• Text segment

┏━━

And then there was the element of the promises to Abraham that pointed to the coming of Christ and to the redemption that he would accomplish by his perfect life and atoning death, by which “the blessing of Abraham” would be given to the nations (Gal. 3:14). This is of course the linchpin of all the promises. Canaan was given to Israel in order to preserve a place for the family of Abraham from whom the Messiah would come. It was not an end in itself; it promoted a purpose, a purpose which was fulfilled in the person and work of our Lord. All the promises of God to the patriarchs ultimately point to Jesus Christ and the salvation from sin which he came to accomplish. All the promises of God find their yes and Amen in him (2 Cor. 1:20).

But there is another aspect to these promises which is still future. As we saw last time, the promise was that Abraham (and hence Isaac and Jacob and Joseph) would be the heir of the world (Rom. 4:13). This is more than a promise of a patch of land on the shores of the Mediterranean: it is a promise of a world renewed by the grace and power of God for his chosen people. This was not only future to the patriarchs, but it is also future to us as well.

┗━━

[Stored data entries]
┏━━

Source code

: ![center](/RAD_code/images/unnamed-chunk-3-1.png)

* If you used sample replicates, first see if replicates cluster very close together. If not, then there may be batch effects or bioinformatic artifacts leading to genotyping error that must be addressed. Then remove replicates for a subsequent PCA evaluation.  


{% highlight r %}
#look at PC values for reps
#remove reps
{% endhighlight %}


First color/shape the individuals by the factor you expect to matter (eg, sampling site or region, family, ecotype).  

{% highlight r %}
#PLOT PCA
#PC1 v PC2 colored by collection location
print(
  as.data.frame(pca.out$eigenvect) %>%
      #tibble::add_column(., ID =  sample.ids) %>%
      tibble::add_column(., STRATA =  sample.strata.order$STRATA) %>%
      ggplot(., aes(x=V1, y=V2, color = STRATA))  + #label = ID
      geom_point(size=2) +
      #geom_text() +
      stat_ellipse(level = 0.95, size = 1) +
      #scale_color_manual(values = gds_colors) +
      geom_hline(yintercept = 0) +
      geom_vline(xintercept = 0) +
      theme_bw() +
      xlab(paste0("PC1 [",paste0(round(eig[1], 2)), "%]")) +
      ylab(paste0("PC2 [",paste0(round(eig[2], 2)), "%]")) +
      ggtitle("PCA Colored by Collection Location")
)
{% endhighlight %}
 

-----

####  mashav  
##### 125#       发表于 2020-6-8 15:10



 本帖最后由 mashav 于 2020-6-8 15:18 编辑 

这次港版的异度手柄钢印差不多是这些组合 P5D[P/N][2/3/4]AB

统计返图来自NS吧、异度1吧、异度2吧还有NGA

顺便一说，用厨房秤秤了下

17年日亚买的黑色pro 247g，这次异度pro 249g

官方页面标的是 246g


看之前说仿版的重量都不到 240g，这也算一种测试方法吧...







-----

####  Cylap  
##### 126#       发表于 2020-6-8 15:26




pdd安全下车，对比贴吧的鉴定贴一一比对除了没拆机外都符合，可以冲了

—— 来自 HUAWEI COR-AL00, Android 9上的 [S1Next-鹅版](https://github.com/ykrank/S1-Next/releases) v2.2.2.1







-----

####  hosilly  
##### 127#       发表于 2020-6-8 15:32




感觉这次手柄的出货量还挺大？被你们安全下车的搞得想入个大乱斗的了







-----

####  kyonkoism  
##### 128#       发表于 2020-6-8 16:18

┗━━

List every Bible reference cited in the passage on the promises to Abraham.

Gal. 3:14
2 Cor. 1:20
Rom. 4:13